# WHAT TO DO:
Search the records for the string "this" and copy every line in which it appears.

# INFORMATION:
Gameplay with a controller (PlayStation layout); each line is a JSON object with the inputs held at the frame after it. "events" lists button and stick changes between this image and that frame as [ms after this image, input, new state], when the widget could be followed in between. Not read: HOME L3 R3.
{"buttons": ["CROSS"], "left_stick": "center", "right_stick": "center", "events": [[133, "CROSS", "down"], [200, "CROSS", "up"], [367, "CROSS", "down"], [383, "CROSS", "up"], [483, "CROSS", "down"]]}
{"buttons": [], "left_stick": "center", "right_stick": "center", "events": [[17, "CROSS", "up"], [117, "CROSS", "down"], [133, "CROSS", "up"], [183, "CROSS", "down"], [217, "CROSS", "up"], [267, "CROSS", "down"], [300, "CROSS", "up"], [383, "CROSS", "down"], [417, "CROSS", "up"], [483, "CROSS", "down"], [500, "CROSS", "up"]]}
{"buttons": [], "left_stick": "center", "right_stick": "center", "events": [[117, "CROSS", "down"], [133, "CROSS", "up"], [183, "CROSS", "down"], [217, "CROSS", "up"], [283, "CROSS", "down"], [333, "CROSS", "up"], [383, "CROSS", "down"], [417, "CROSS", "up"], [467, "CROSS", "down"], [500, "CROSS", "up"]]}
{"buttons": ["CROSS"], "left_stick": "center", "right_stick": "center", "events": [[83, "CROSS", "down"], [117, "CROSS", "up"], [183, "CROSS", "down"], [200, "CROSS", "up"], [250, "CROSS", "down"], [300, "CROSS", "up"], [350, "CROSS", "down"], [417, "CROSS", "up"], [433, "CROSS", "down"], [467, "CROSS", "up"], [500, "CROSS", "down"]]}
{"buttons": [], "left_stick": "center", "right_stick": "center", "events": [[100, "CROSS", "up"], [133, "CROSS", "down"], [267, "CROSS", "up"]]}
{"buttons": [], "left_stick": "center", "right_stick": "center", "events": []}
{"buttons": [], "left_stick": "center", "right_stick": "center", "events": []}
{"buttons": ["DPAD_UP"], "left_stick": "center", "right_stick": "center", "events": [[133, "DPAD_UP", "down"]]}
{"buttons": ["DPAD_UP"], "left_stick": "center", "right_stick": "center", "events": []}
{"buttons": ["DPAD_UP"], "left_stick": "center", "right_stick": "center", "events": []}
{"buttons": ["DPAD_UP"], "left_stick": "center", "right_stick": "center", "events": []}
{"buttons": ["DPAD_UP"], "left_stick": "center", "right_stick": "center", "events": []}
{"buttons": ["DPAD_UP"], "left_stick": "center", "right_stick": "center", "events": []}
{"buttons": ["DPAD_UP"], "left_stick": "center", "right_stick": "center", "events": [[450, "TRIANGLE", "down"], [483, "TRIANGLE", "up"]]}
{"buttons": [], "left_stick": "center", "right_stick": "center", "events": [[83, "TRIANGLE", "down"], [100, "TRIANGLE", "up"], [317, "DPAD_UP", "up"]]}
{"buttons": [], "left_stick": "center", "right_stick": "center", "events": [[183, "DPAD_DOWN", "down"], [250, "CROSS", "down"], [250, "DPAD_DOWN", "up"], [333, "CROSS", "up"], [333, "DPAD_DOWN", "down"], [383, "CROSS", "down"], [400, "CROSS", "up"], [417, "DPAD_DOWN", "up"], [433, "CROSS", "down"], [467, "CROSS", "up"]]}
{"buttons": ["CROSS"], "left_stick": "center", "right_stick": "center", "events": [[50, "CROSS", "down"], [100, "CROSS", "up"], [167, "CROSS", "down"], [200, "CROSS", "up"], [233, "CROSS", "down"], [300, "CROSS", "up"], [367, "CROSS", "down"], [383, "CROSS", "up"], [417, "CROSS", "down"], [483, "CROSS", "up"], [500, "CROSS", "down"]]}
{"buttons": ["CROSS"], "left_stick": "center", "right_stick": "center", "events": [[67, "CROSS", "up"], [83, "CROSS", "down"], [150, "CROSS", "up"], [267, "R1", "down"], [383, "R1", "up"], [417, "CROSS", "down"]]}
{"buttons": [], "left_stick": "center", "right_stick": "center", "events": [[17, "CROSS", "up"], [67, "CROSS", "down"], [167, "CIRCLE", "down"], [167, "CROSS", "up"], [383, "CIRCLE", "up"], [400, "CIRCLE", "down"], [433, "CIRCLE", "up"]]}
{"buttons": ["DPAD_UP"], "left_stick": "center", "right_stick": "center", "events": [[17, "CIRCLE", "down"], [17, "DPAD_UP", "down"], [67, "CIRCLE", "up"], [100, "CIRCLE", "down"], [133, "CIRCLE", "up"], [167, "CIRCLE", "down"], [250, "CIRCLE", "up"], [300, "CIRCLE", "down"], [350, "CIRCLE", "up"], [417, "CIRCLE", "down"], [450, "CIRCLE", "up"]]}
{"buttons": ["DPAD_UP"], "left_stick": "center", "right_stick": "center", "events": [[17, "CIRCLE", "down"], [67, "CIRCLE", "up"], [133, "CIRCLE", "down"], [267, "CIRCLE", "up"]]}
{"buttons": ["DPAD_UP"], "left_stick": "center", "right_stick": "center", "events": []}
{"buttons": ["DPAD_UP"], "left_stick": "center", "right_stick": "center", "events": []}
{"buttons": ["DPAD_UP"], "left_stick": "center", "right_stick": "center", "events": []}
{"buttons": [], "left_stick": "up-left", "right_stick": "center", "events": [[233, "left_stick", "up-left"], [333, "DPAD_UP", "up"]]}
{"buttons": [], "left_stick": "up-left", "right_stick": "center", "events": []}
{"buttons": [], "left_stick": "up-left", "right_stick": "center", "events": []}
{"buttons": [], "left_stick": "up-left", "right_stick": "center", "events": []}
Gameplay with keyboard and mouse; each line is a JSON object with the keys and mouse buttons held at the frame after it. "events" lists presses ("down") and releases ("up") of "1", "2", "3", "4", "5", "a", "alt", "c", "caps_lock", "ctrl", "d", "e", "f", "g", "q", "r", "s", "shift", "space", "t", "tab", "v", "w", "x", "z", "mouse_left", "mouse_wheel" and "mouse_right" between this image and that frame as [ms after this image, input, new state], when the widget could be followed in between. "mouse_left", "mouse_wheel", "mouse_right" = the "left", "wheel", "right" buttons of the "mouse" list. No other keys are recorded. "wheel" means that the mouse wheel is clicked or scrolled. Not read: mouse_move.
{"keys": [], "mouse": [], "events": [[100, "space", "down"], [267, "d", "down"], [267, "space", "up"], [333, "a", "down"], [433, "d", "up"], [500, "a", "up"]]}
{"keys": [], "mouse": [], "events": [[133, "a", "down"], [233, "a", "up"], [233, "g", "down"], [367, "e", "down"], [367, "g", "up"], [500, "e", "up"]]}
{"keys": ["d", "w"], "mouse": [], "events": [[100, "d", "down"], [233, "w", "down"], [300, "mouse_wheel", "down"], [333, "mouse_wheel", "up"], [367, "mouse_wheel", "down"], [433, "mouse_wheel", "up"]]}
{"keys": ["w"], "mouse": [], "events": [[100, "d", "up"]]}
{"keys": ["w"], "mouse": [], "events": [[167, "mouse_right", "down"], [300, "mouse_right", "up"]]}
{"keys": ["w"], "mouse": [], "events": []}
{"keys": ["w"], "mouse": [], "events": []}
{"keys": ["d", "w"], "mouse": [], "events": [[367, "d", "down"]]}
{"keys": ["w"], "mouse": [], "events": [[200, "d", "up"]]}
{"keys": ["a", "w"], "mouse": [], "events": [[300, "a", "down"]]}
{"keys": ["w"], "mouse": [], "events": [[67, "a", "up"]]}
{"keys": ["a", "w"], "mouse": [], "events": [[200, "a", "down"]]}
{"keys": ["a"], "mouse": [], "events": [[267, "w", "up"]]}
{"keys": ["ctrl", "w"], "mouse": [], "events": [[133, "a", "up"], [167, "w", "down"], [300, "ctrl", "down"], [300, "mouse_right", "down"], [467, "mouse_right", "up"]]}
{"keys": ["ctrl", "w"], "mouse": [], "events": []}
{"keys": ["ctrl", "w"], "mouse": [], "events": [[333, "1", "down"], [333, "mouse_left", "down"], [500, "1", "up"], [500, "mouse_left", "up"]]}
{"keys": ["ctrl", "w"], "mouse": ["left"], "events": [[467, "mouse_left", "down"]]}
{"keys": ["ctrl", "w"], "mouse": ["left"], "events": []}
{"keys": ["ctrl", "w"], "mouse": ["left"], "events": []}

# FINISHED EXERCISE:
Gameplay with a controller (PlayStation layout); each line is a JSON object with the inputs held at the frame after it. "events" lists button and stick changes between this image and that frame as [ms after this image, input, new state], when the widget could be followed in between. Not read: HOME L3 R3.
Gameplay with keyboard and mouse; each line is a JSON object with the keys and mouse buttons held at the frame after it. "events" lists presses ("down") and releases ("up") of "1", "2", "3", "4", "5", "a", "alt", "c", "caps_lock", "ctrl", "d", "e", "f", "g", "q", "r", "s", "shift", "space", "t", "tab", "v", "w", "x", "z", "mouse_left", "mouse_wheel" and "mouse_right" between this image and that frame as [ms after this image, input, new state], when the widget could be followed in between. "mouse_left", "mouse_wheel", "mouse_right" = the "left", "wheel", "right" buttons of the "mouse" list. No other keys are recorded. "wheel" means that the mouse wheel is clicked or scrolled. Not read: mouse_move.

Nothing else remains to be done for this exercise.